O livro de Carlyle Martins que encontramos em um sebo da cidade chama-se Paisagens do meu destino. Trata-se de uma obra poética publicada no ano de 1957, sendo uma coletânea dos versos escritos pelo poeta do ano de 1940 até o ano de 1945. A obra em questão está dividida em seis partes. São elas: "Música interior", "Rumos incertos", "Poemas da tarde azul", "Penumbra distante", "Luar da saudade" e "Miragem perdida". O livro foi publicado em junho de 1957 pela Tipografia Minerva, em Fortaleza, Ceará e, até onde sabemos, não foi reeditado.
Como bom poeta parnasiano, Carlyle Martins recorre ao soneto como forma preferencial para externar tudo aquilo que deseja exteriorizar o eu-lírico da sua poesia. A primeira parte da obra é constituída de quinze sonetos. A segunda de doze, a terceira de catorze. As demais partes trazem, respectivamente, treze, dez e dezoito sonetos. Ao todo, Paisagens do meu destino (1957) contém oitenta e dois sonetos.
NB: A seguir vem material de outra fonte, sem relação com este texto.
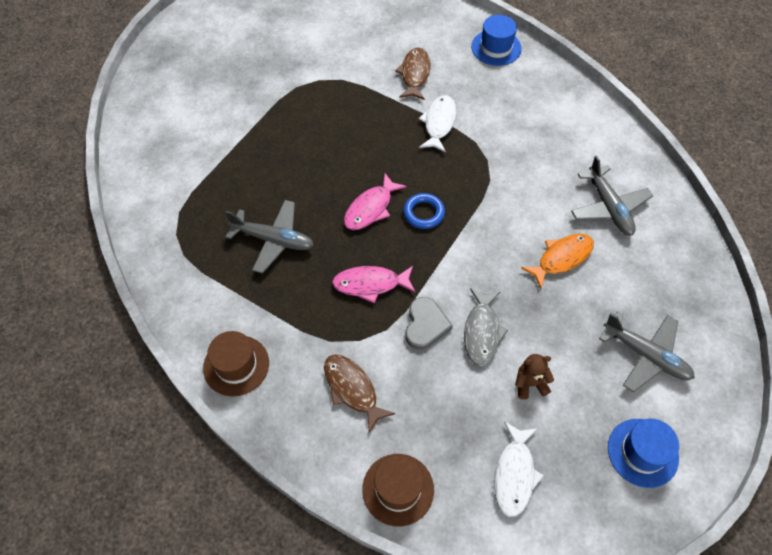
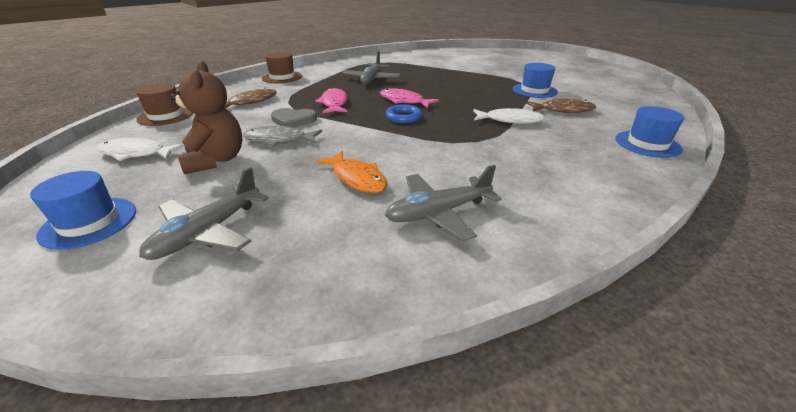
camera: 85 degrees right, 25 degrees down
(350, 78) = (534, 90): none -> blue hat
(530, 384) = (216, 160): brown teddy bear -> brown teddy bear, size x1.83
Fiel à forma clássica que consagrou grandes poetas, Carlyle Martins também mantém certa fidelidade aos temas comuns à poesia parnasiana. Assim sendo, o amor, a adoração, a noite e a solidão são temas recorrentes na poesia do autor.
A poesia de Carlyle Martins deve ser lida, levando-se em conta o período histórico-literário no qual está inserida, observando-se a qualidade da sua produção poética sem pré-julgamentos acerca da forma e/ou do conteúdo que a constitui.